## Exercise directions:
Among the entries below, which lines include the string "Preview"? Show each one.
(Extracted data begins)
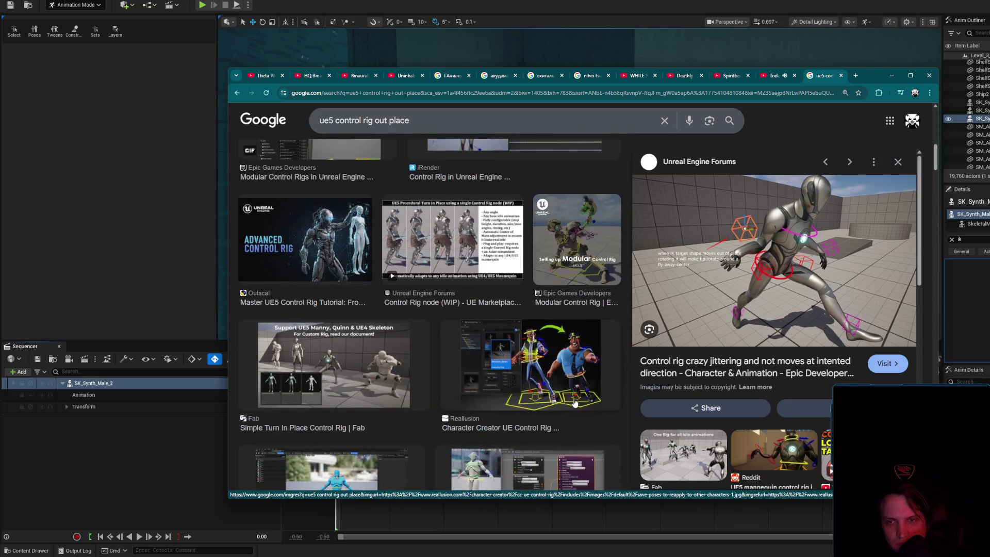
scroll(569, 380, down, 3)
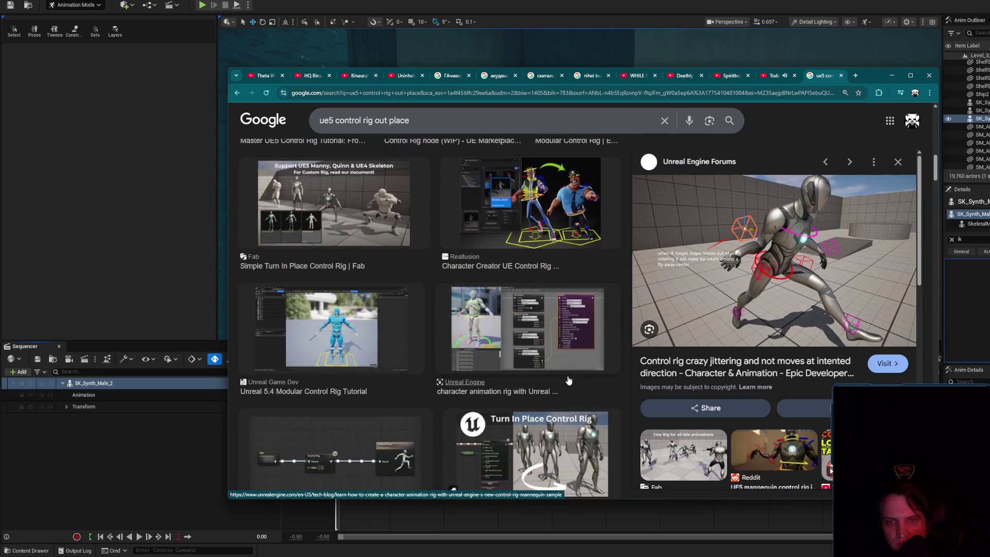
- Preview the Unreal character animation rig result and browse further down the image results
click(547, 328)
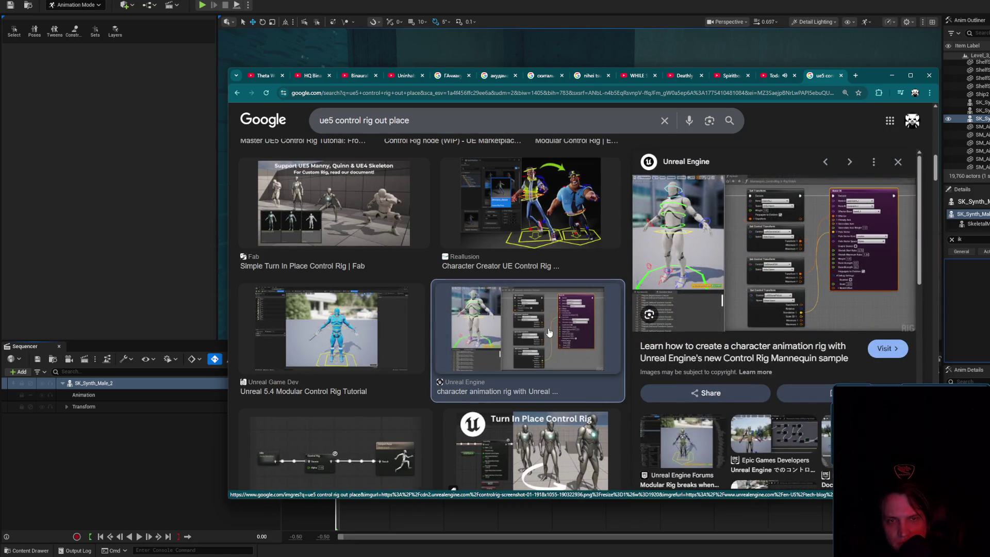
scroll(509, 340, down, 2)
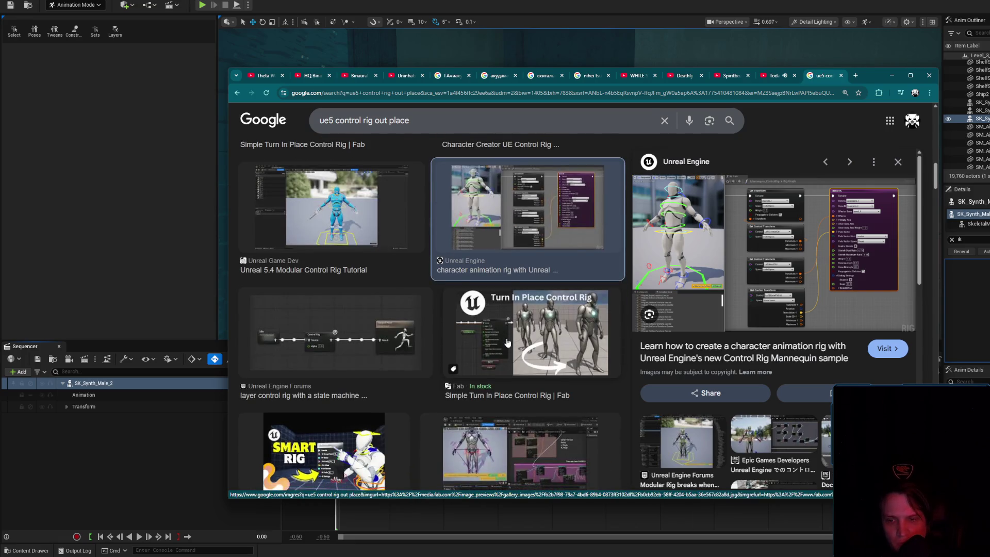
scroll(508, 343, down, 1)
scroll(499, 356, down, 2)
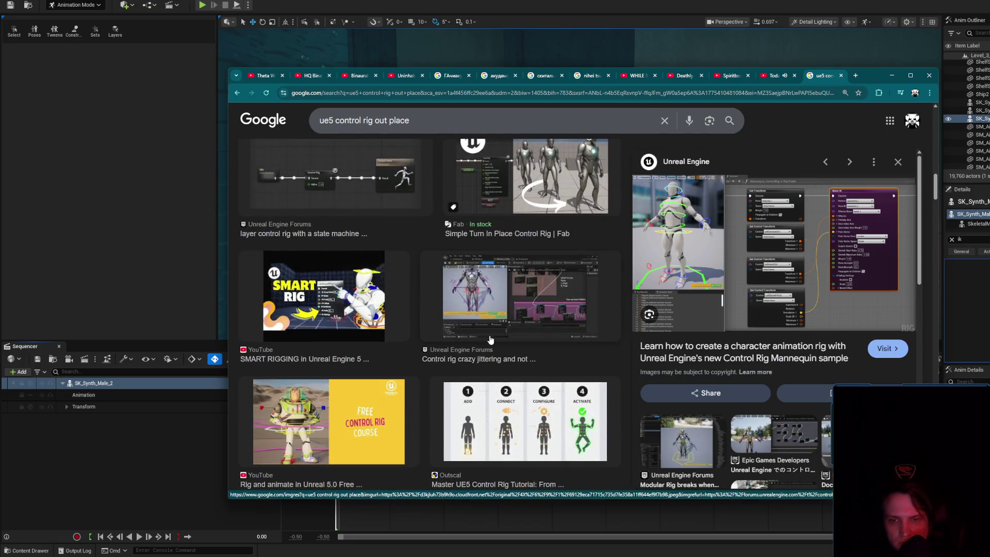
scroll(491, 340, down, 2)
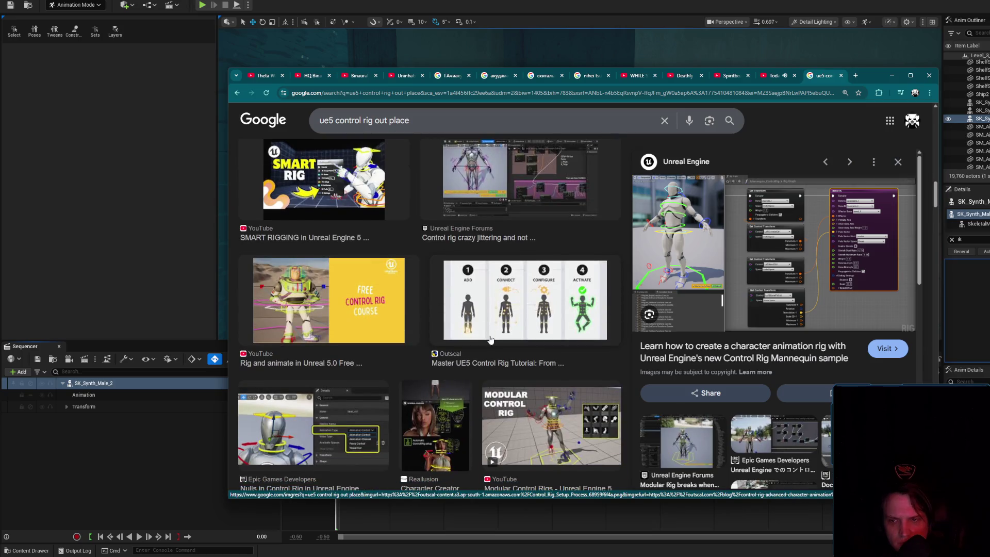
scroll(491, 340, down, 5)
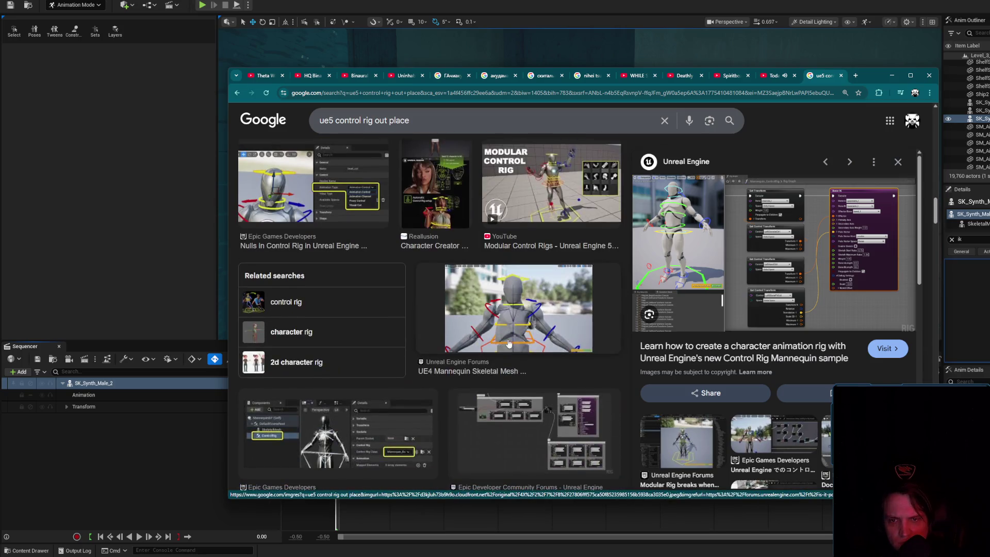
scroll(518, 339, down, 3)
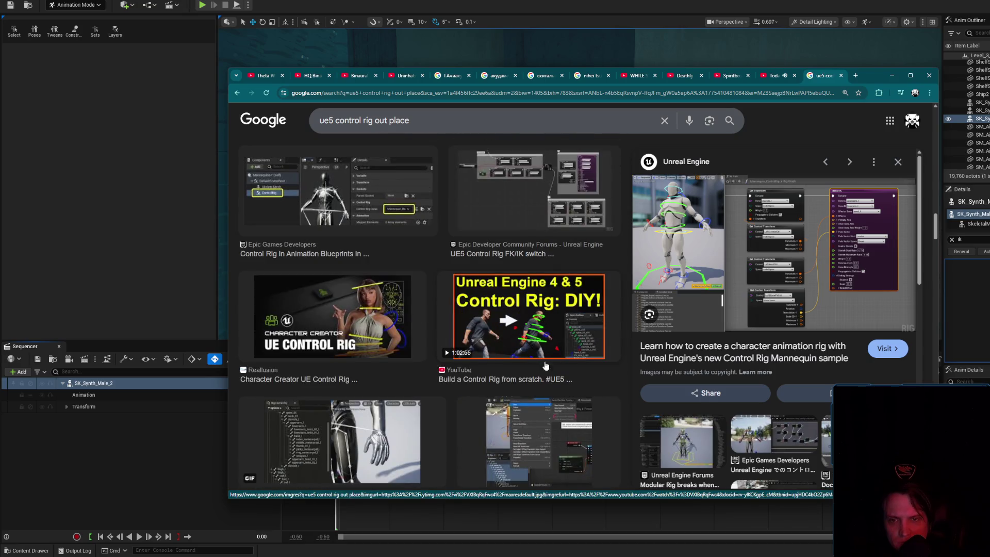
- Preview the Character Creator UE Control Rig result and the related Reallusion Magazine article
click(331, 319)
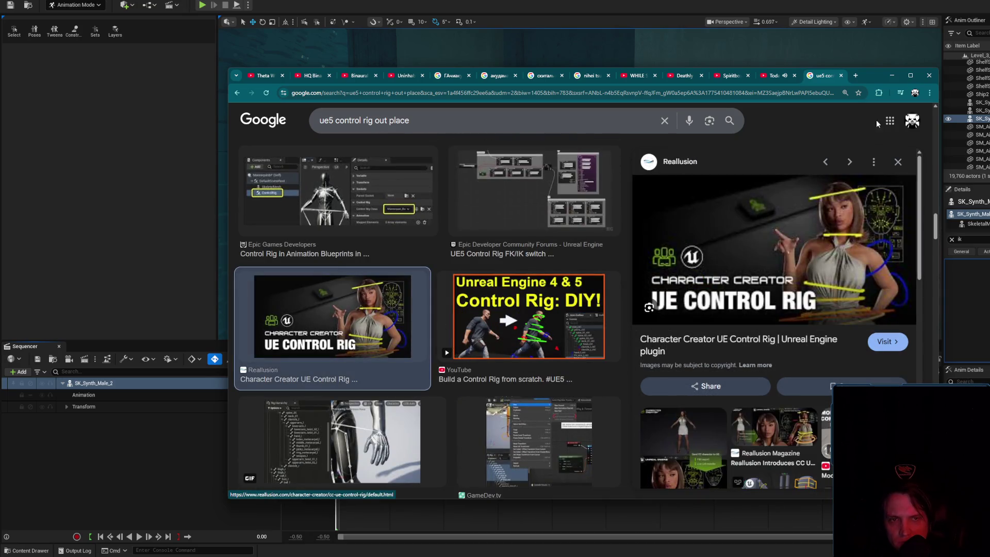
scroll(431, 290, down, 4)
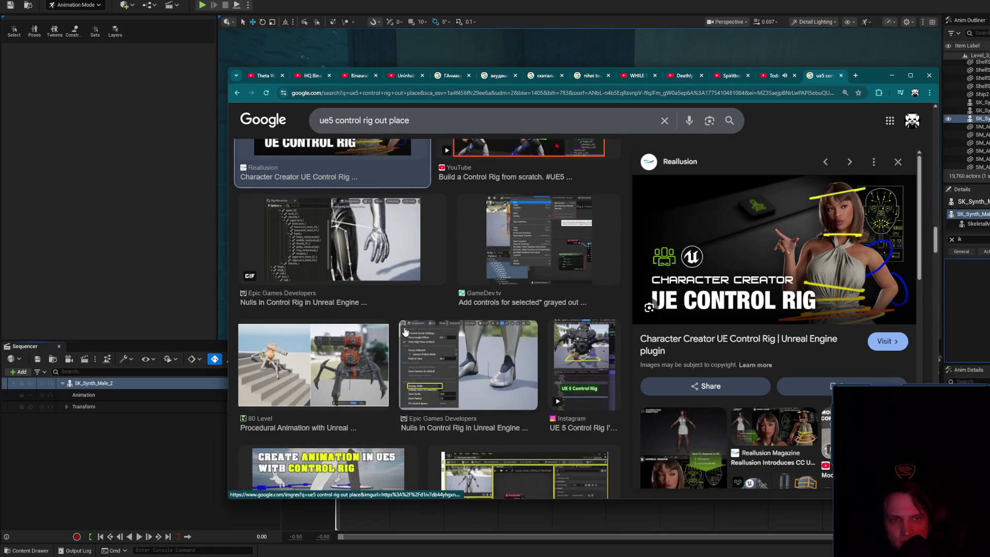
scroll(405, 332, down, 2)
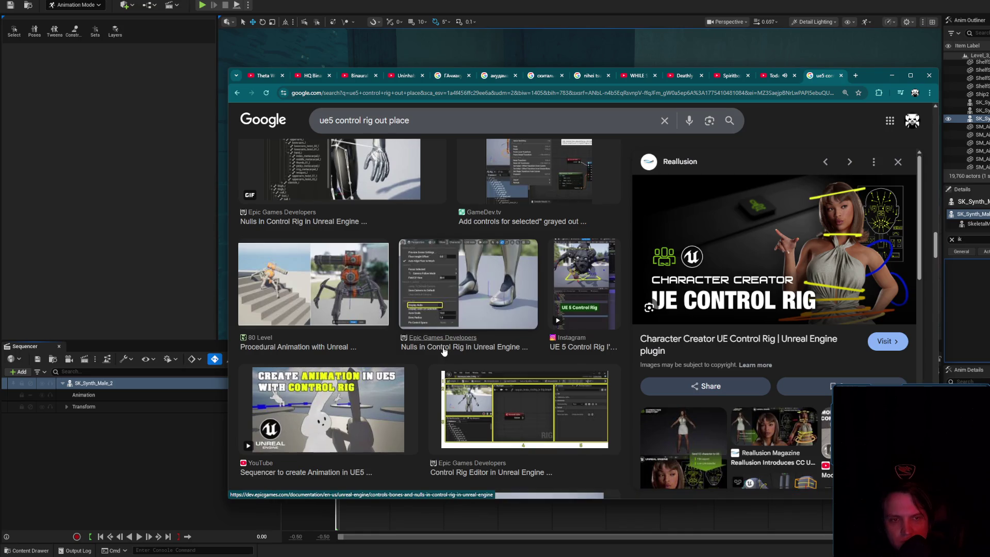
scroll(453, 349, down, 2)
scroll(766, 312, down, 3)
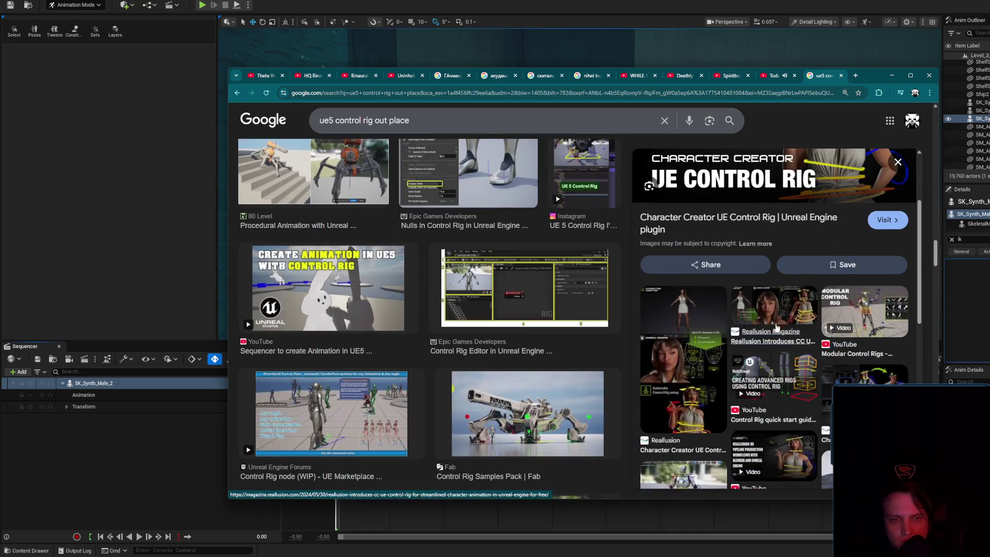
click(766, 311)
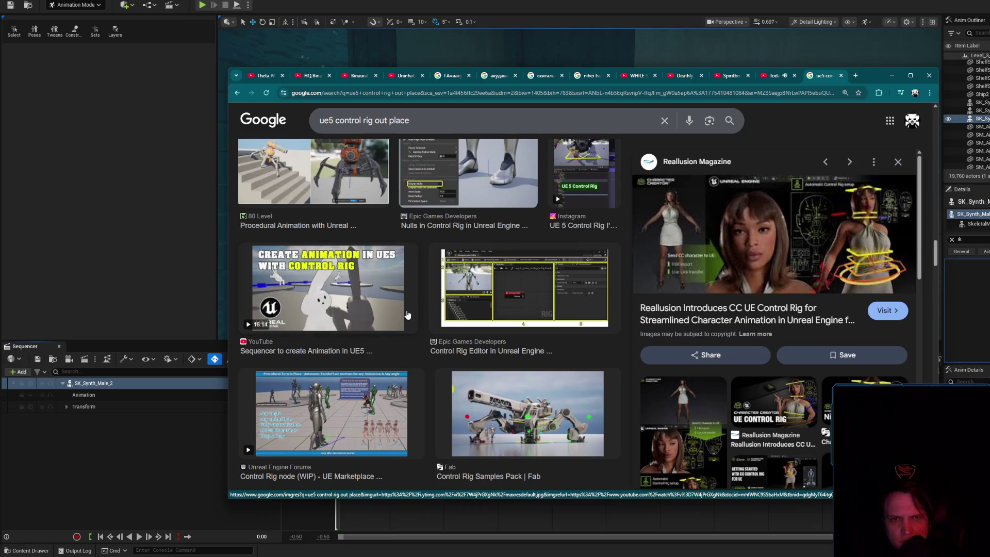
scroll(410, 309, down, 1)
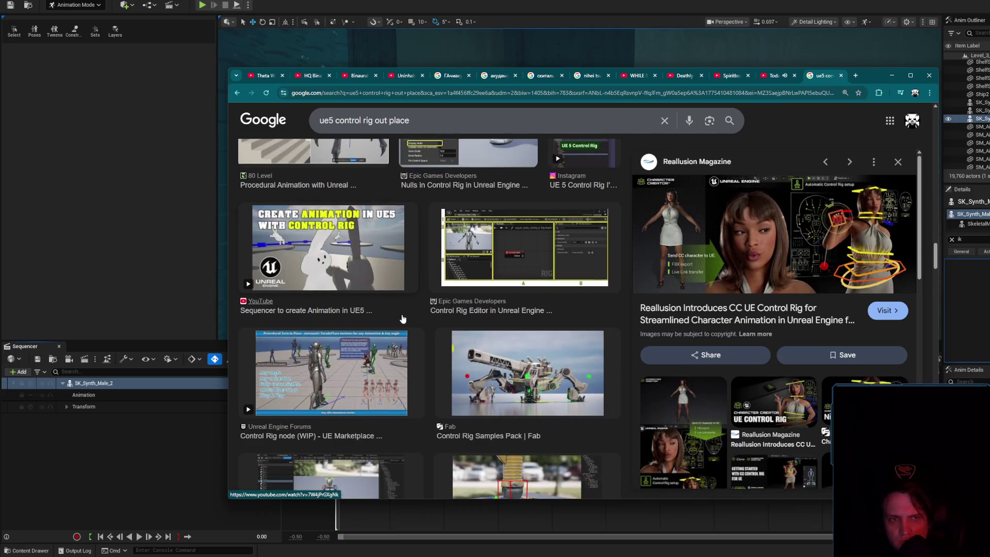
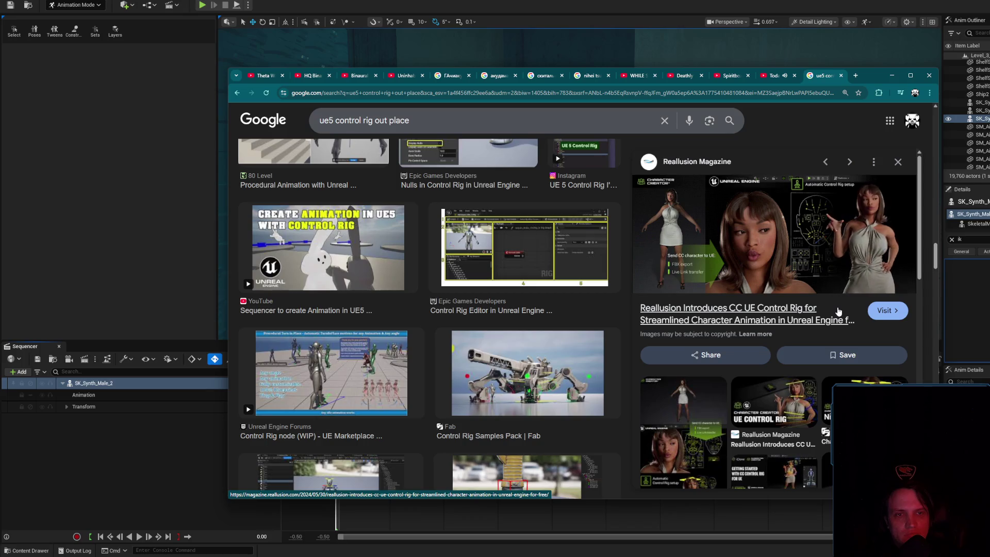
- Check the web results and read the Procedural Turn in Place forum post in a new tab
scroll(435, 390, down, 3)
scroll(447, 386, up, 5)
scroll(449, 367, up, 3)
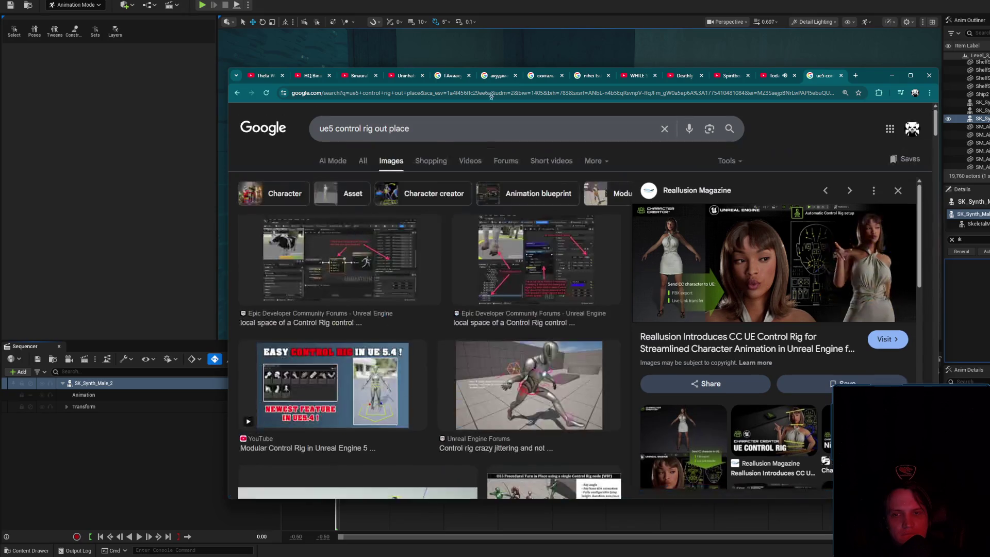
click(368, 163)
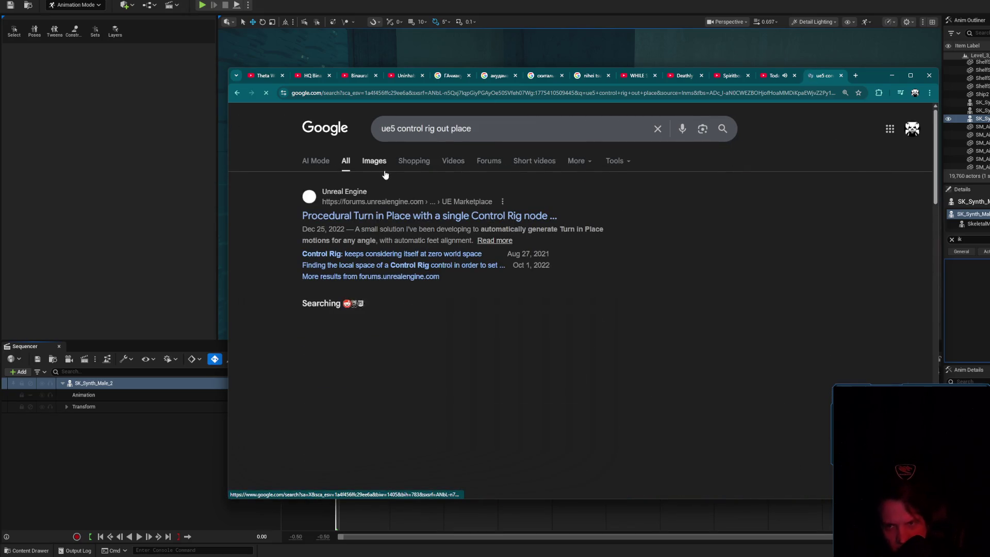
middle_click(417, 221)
(Extracted data ends)
## Result of the task:
- Preview the Unreal character animation rig result and browse further down the image results
- Preview the Character Creator UE Control Rig result and the related Reallusion Magazine article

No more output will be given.